→ Exercise objective
The answer must consist of every line below containing "MultiSensor".

[Collected data]
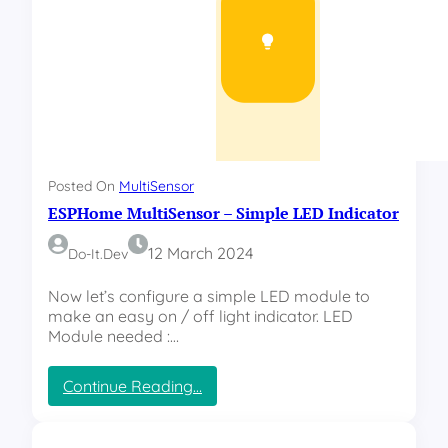
b
l
i
s
h
y
o
u
r
Posted On
MultiSensor
o
ESPHome MultiSensor – Simple LED Indicator
w
n
a
12 March 2024
Do-It.dev
r
d
Now let’s configure a simple LED module to
u
make an easy on / off light indicator. LED
i
Module needed :…
n
o
:
Continue Reading…
/
E
E
S
S
P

→ Result for this task
MultiSensor
ESPHome MultiSensor – Simple LED Indicator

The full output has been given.